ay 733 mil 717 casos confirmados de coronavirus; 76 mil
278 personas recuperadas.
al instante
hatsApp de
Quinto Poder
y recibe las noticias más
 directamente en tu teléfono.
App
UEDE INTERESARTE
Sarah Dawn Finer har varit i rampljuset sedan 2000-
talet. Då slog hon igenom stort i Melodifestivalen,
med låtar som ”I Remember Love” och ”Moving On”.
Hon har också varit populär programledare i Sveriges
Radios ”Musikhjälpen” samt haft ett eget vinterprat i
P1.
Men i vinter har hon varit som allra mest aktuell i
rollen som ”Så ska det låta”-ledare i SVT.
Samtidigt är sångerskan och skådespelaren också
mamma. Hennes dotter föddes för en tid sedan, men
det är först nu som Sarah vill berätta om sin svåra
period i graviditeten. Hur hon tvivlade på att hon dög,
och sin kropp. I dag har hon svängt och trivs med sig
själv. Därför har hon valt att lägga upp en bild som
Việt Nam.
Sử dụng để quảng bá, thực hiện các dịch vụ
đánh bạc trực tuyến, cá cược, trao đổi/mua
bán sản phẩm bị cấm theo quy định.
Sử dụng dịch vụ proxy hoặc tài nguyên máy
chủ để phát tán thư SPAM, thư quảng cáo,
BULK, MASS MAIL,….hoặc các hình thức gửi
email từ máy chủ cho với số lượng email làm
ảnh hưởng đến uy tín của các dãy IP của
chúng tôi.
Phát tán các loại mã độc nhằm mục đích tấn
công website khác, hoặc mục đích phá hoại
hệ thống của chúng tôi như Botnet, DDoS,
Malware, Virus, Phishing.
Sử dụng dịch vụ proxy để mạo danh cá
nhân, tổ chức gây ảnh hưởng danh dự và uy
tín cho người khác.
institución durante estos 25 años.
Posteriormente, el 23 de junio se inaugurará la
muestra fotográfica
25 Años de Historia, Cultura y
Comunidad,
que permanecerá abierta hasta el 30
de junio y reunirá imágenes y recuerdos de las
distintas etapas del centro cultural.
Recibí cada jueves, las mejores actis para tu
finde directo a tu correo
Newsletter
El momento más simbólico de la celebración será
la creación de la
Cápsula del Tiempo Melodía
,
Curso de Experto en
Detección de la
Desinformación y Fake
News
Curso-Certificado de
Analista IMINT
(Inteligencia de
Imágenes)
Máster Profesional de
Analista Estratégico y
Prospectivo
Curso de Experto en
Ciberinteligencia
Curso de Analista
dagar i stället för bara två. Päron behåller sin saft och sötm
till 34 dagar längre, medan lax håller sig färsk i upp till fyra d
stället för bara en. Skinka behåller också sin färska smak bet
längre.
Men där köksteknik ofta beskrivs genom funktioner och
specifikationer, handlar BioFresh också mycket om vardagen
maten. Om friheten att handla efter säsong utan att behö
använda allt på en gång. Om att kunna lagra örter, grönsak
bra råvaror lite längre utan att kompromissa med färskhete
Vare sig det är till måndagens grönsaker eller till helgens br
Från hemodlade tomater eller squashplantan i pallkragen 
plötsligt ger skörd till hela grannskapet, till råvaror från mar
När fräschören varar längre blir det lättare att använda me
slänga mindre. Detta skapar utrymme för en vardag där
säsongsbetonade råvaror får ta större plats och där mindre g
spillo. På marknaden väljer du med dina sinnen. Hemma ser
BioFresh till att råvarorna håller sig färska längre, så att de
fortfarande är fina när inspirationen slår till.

_What you need to do_. Nothing but the lines from the top of the entries above through the line with "Men i vinter" should be set down, each exactly as written.

_Exercise solution_.
ay 733 mil 717 casos confirmados de coronavirus; 76 mil
278 personas recuperadas.
al instante
hatsApp de
Quinto Poder
y recibe las noticias más
 directamente en tu teléfono.
App
UEDE INTERESARTE
Sarah Dawn Finer har varit i rampljuset sedan 2000-
talet. Då slog hon igenom stort i Melodifestivalen,
med låtar som ”I Remember Love” och ”Moving On”.
Hon har också varit populär programledare i Sveriges
Radios ”Musikhjälpen” samt haft ett eget vinterprat i
P1.
Men i vinter har hon varit som allra mest aktuell i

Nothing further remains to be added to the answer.